[EXTRACTED DATA]
====
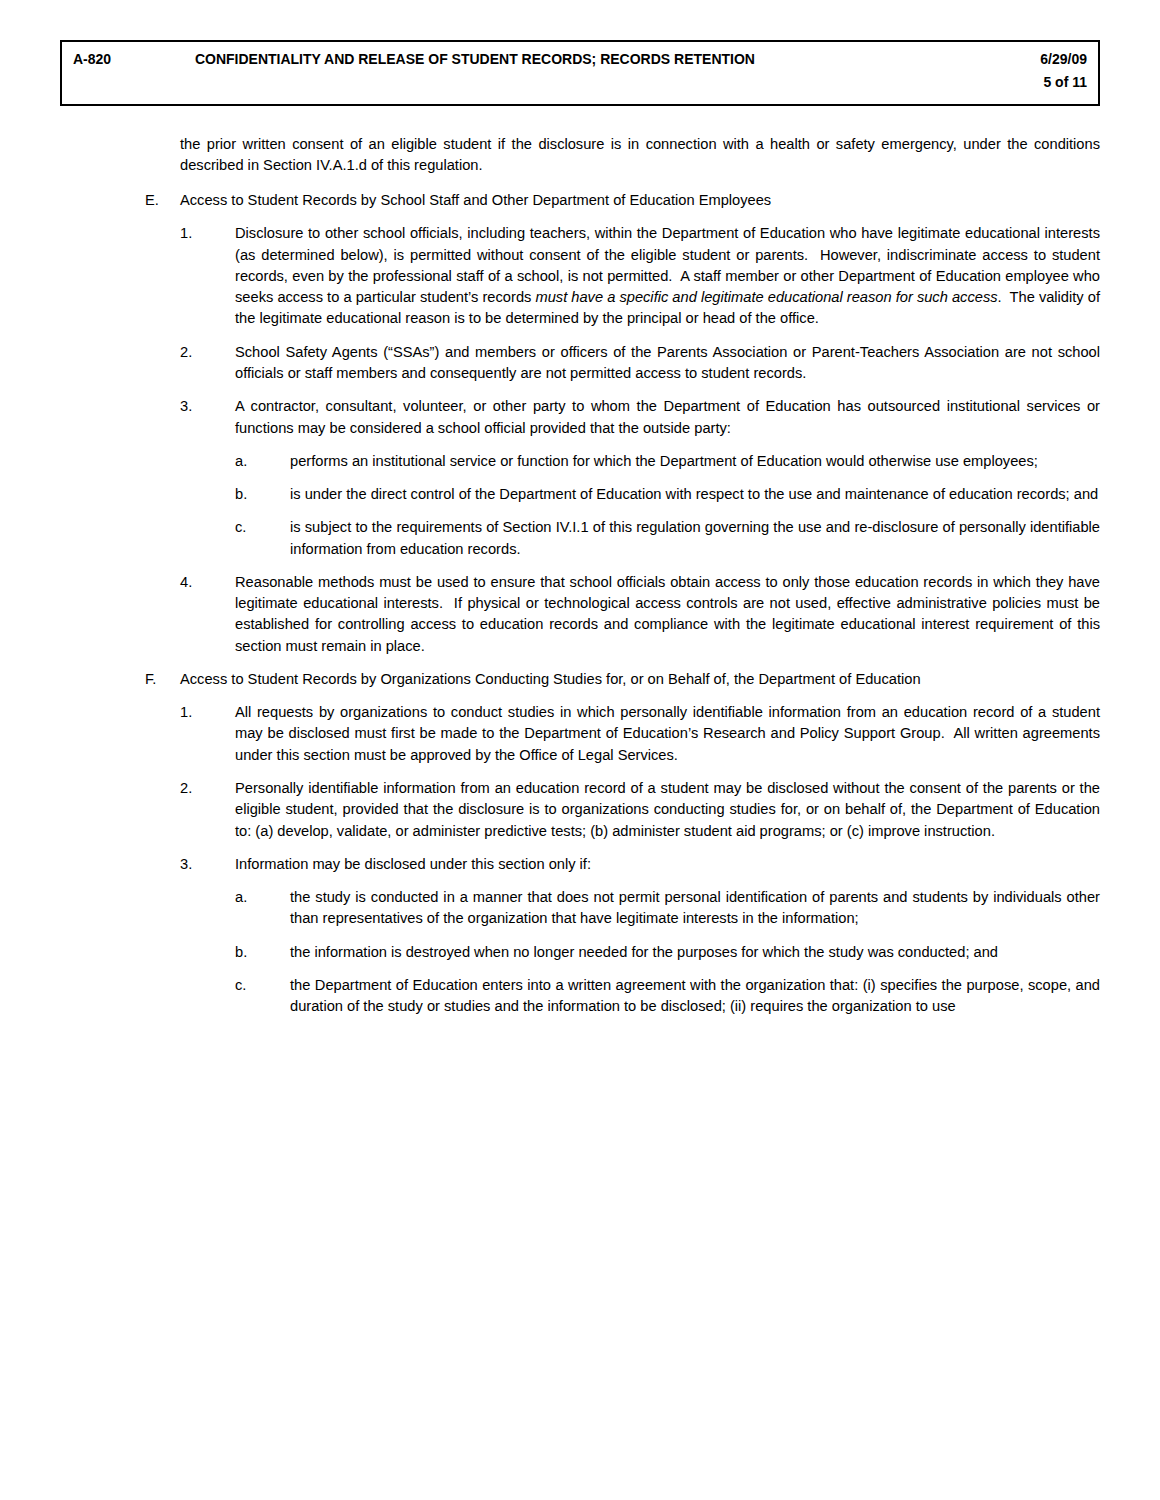| A-820 | CONFIDENTIALITY AND RELEASE OF STUDENT RECORDS; RECORDS RETENTION | 6/29/09 |
| | | 5 of 11 |
the prior written consent of an eligible student if the disclosure is in connection with a health or safety emergency, under the conditions described in Section IV.A.1.d of this regulation.
E. Access to Student Records by School Staff and Other Department of Education Employees
1. Disclosure to other school officials, including teachers, within the Department of Education who have legitimate educational interests (as determined below), is permitted without consent of the eligible student or parents. However, indiscriminate access to student records, even by the professional staff of a school, is not permitted. A staff member or other Department of Education employee who seeks access to a particular student’s records must have a specific and legitimate educational reason for such access. The validity of the legitimate educational reason is to be determined by the principal or head of the office.
2. School Safety Agents (“SSAs”) and members or officers of the Parents Association or Parent-Teachers Association are not school officials or staff members and consequently are not permitted access to student records.
3. A contractor, consultant, volunteer, or other party to whom the Department of Education has outsourced institutional services or functions may be considered a school official provided that the outside party:
a. performs an institutional service or function for which the Department of Education would otherwise use employees;
b. is under the direct control of the Department of Education with respect to the use and maintenance of education records; and
c. is subject to the requirements of Section IV.I.1 of this regulation governing the use and re-disclosure of personally identifiable information from education records.
4. Reasonable methods must be used to ensure that school officials obtain access to only those education records in which they have legitimate educational interests. If physical or technological access controls are not used, effective administrative policies must be established for controlling access to education records and compliance with the legitimate educational interest requirement of this section must remain in place.
F. Access to Student Records by Organizations Conducting Studies for, or on Behalf of, the Department of Education
1. All requests by organizations to conduct studies in which personally identifiable information from an education record of a student may be disclosed must first be made to the Department of Education’s Research and Policy Support Group. All written agreements under this section must be approved by the Office of Legal Services.
2. Personally identifiable information from an education record of a student may be disclosed without the consent of the parents or the eligible student, provided that the disclosure is to organizations conducting studies for, or on behalf of, the Department of Education to: (a) develop, validate, or administer predictive tests; (b) administer student aid programs; or (c) improve instruction.
3. Information may be disclosed under this section only if:
a. the study is conducted in a manner that does not permit personal identification of parents and students by individuals other than representatives of the organization that have legitimate interests in the information;
b. the information is destroyed when no longer needed for the purposes for which the study was conducted; and
c. the Department of Education enters into a written agreement with the organization that: (i) specifies the purpose, scope, and duration of the study or studies and the information to be disclosed; (ii) requires the organization to use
====
[YOUR TASK] All that is wanted is a faithful reproduction of the line above with "F. Access to", the line with "1. All requests", and every line in between.

[RESULT FOR THIS TASK]
F. Access to Student Records by Organizations Conducting Studies for, or on Behalf of, the Department of Education
1. All requests by organizations to conduct studies in which personally identifiable information from an education record of a student may be disclosed must first be made to the Department of Education’s Research and Policy Support Group. All written agreements under this section must be approved by the Office of Legal Services.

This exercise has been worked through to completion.